(Beginning of Material for this exercise)
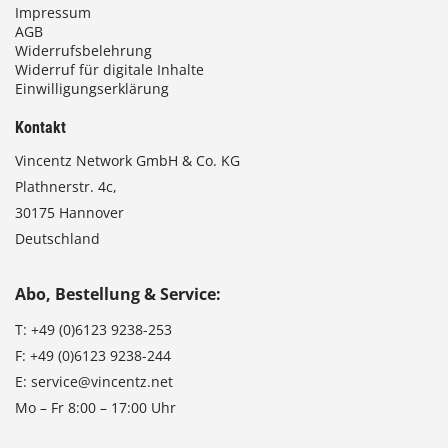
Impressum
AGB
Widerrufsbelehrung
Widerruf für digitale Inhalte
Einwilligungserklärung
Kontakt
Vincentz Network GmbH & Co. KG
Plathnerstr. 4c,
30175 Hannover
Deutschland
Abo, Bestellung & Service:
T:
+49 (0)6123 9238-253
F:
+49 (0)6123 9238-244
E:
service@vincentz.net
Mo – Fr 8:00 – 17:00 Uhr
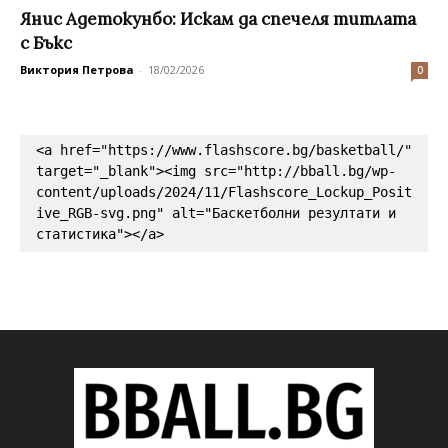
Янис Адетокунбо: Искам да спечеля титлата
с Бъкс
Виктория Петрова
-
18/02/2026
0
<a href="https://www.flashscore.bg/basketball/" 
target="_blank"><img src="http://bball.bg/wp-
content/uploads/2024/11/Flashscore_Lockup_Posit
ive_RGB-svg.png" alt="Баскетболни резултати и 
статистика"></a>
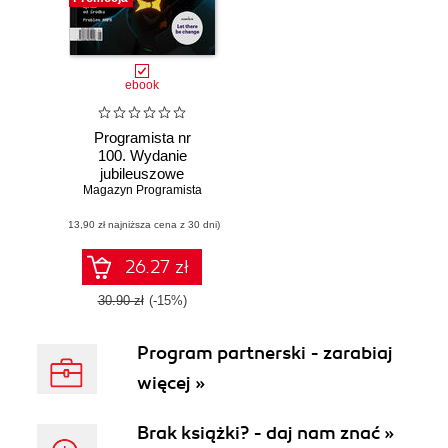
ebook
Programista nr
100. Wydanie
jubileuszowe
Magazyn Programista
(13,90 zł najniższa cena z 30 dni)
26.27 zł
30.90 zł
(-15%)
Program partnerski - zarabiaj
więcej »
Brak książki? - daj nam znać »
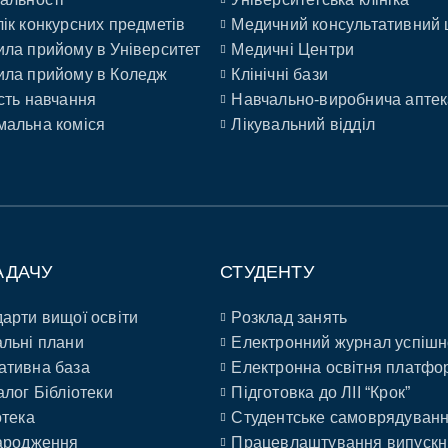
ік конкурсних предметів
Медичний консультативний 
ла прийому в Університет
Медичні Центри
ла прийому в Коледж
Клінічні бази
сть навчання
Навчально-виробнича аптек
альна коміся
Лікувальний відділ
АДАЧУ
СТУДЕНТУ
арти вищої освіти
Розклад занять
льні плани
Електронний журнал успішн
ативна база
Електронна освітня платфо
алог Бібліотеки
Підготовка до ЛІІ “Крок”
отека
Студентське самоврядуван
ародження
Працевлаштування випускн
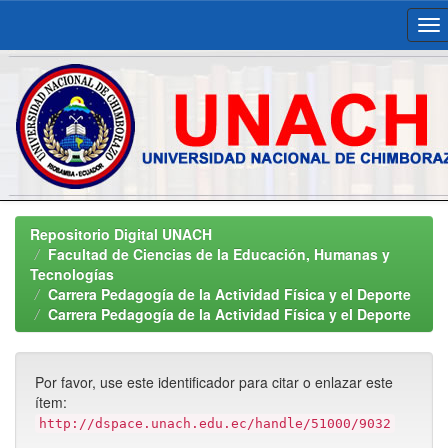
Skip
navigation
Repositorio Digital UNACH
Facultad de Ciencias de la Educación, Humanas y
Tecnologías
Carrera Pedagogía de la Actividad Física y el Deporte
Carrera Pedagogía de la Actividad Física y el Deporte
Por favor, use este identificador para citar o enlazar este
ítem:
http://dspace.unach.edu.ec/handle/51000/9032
(End of Material for this exercise)
(Beginning of Material for this exercise)
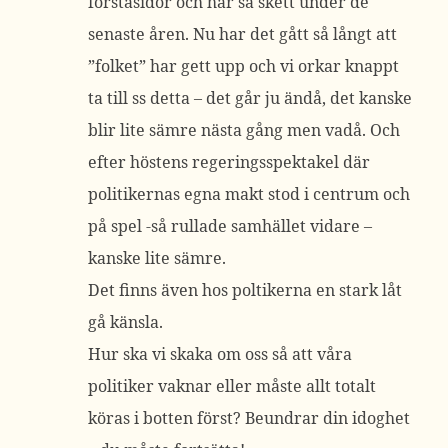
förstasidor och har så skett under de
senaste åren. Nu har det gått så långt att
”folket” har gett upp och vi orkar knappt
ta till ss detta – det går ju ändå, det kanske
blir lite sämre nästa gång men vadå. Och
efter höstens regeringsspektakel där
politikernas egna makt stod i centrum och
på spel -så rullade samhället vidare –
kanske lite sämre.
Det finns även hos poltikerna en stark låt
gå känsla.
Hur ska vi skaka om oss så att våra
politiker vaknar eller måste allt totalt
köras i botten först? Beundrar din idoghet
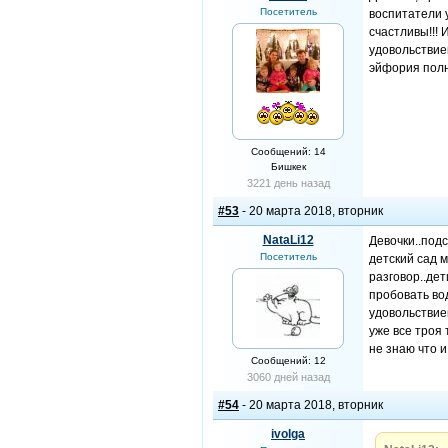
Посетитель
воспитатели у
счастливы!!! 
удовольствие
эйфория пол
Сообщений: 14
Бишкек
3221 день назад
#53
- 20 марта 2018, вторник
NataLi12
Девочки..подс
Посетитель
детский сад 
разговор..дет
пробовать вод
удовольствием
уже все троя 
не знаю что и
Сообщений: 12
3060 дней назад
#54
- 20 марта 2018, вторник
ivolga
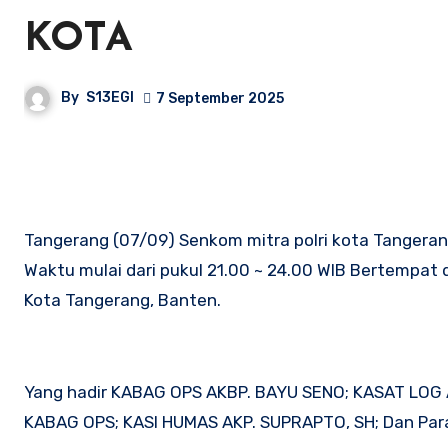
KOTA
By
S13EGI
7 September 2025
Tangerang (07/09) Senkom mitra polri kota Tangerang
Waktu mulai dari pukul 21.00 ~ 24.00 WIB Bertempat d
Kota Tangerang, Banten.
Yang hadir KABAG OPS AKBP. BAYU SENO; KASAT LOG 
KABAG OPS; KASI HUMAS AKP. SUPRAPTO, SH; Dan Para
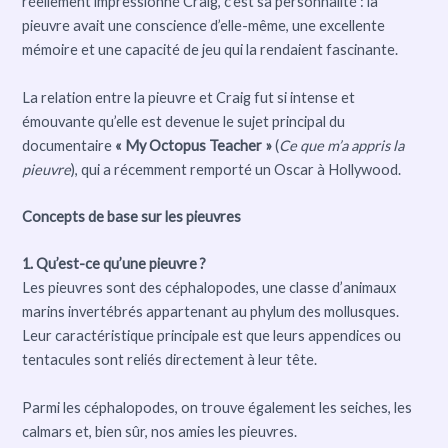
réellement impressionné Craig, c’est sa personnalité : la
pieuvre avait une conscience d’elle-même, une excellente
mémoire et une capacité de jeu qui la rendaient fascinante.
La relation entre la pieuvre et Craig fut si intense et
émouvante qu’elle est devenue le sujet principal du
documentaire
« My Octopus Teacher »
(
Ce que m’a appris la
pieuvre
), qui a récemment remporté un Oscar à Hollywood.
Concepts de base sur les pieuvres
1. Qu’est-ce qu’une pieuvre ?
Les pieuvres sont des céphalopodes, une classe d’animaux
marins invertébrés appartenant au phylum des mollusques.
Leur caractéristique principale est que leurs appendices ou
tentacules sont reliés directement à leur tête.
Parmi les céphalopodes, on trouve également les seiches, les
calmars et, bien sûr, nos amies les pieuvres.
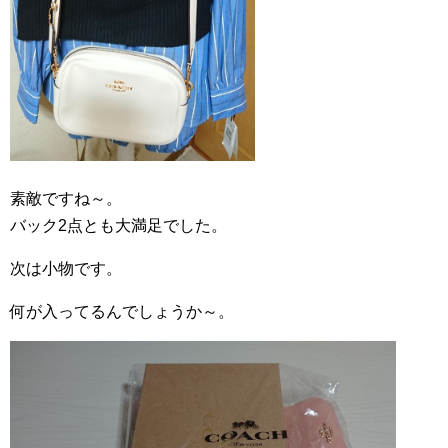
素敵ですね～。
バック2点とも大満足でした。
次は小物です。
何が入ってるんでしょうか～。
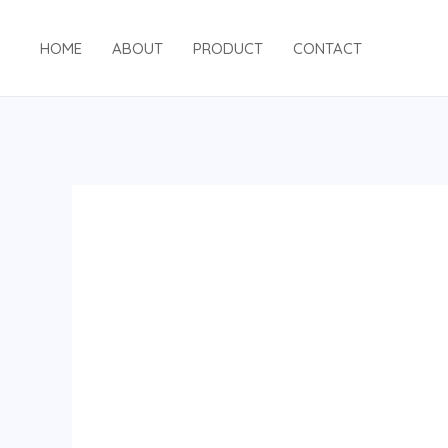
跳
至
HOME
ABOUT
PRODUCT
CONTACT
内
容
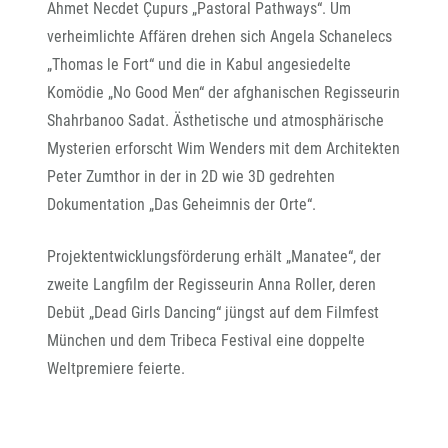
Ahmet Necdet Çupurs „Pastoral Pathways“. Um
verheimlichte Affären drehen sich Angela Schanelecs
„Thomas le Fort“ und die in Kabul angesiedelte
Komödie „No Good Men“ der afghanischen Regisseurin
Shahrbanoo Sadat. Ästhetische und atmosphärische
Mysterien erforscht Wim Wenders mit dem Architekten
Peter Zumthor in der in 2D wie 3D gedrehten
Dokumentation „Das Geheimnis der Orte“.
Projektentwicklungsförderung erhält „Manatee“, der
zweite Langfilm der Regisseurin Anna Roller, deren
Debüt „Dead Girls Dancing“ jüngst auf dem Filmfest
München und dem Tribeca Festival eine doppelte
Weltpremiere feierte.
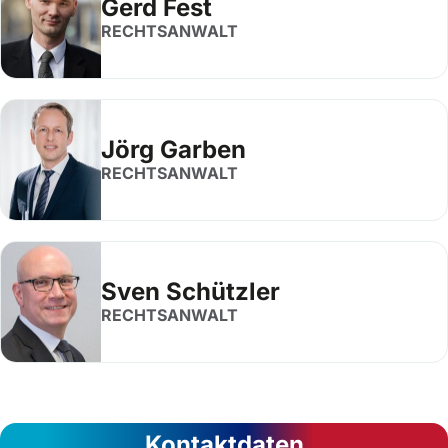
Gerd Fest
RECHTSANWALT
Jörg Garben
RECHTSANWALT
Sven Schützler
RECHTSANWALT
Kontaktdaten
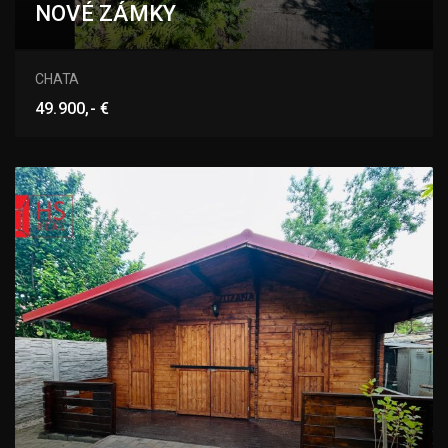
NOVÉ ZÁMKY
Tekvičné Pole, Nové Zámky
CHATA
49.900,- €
(End of Material for this exercise)
(Beginning of Material for this exercise)
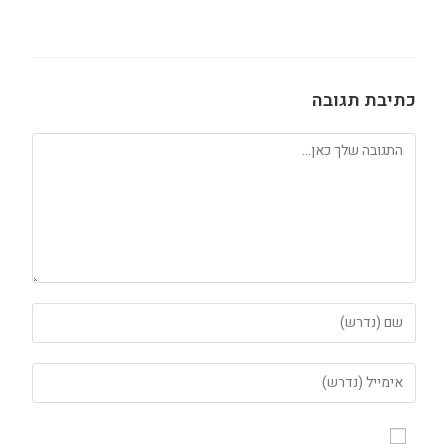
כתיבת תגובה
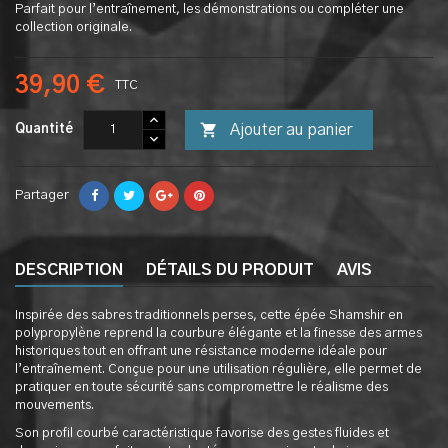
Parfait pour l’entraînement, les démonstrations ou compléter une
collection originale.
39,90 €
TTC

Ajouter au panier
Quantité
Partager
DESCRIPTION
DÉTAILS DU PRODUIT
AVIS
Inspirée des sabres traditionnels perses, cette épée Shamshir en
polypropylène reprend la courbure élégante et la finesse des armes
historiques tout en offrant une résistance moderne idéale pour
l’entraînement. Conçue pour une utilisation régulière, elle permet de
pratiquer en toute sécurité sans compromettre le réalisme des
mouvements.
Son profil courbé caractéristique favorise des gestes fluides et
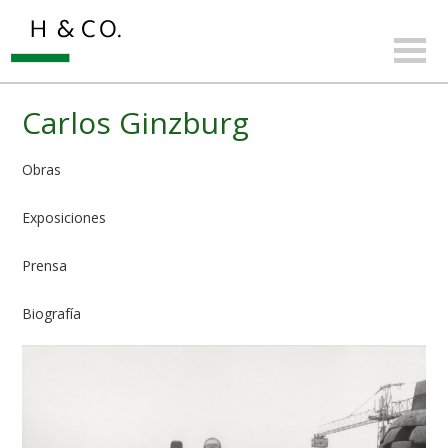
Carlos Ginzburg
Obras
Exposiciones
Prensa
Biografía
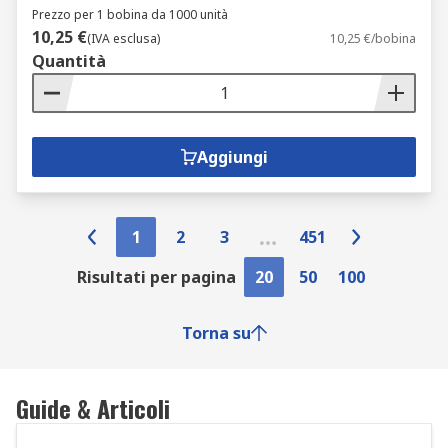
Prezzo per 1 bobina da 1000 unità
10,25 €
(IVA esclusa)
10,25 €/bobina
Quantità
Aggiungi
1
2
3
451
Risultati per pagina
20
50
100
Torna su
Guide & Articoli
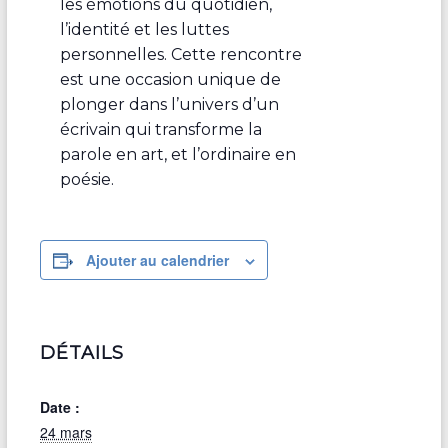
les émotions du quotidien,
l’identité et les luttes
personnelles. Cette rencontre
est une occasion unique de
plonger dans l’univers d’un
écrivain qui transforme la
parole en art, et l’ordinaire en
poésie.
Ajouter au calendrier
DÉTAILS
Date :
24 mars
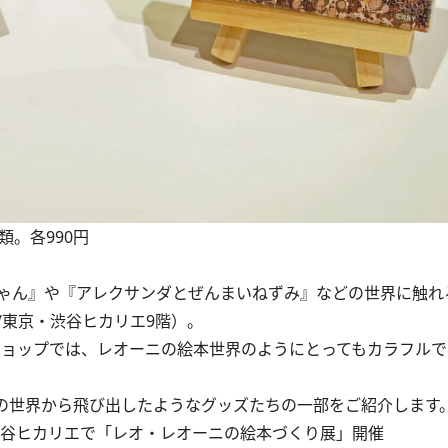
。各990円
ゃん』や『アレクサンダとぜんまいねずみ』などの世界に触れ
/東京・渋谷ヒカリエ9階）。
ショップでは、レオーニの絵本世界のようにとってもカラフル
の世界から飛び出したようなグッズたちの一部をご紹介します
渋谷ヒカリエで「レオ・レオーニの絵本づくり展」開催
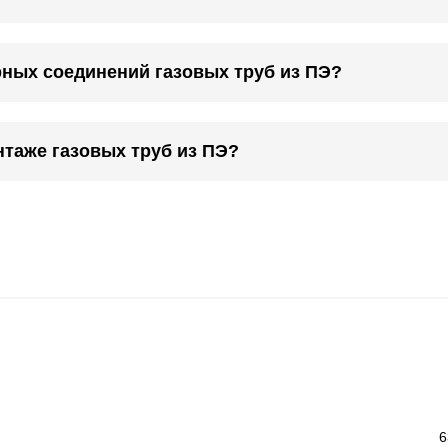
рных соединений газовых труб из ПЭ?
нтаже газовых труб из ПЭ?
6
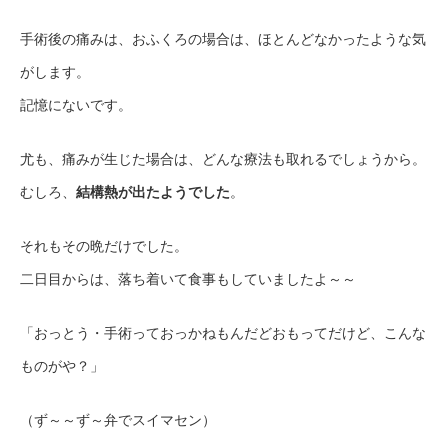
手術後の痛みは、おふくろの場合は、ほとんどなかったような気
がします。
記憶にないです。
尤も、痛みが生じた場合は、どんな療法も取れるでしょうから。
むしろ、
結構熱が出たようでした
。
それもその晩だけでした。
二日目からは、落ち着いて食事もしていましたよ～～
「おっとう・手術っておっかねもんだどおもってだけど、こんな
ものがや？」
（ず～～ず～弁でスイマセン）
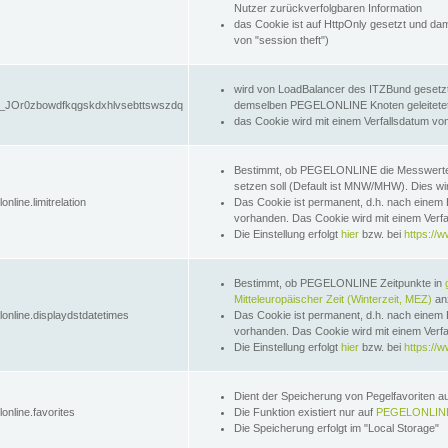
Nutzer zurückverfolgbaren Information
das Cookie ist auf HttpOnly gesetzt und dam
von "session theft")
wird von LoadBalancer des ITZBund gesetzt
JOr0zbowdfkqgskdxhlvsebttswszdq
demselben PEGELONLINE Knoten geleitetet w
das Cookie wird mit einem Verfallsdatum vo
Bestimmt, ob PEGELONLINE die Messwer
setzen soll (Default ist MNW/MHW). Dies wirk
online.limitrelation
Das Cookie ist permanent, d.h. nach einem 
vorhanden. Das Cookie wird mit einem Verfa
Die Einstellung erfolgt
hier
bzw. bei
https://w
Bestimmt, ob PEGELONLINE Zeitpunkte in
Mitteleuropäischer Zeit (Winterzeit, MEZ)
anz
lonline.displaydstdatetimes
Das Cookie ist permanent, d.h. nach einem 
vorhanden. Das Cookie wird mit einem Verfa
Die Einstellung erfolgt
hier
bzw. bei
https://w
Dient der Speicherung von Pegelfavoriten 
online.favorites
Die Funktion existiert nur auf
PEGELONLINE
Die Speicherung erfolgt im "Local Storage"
(End of Material for this exercise)
Can you retype the stretch of the records from the line containing "Carlos Ginzburg" through the line containing "渋谷ヒカリエで「レオ・レオーニの絵本づくり展」開催", leaving out the picture lines?

■ Exercise answer:
Carlos Ginzburg
Obras
Exposiciones
Prensa
Biografía
Prezzo per 1 bobina da 1000 unità
10,25 €
(IVA esclusa)
10,25 €/bobina
Quantità
Aggiungi
1
2
3
451
Risultati per pagina
20
50
100
Torna su
Guide & Articoli
les émotions du quotidien,
l’identité et les luttes
personnelles. Cette rencontre
est une occasion unique de
plonger dans l’univers d’un
écrivain qui transforme la
parole en art, et l’ordinaire en
poésie.
Ajouter au calendrier
DÉTAILS
Date :
24 mars
。各990円
ゃん』や『アレクサンダとぜんまいねずみ』などの世界に触れ
/東京・渋谷ヒカリエ9階）。
ショップでは、レオーニの絵本世界のようにとってもカラフル
の世界から飛び出したようなグッズたちの一部をご紹介します
渋谷ヒカリエで「レオ・レオーニの絵本づくり展」開催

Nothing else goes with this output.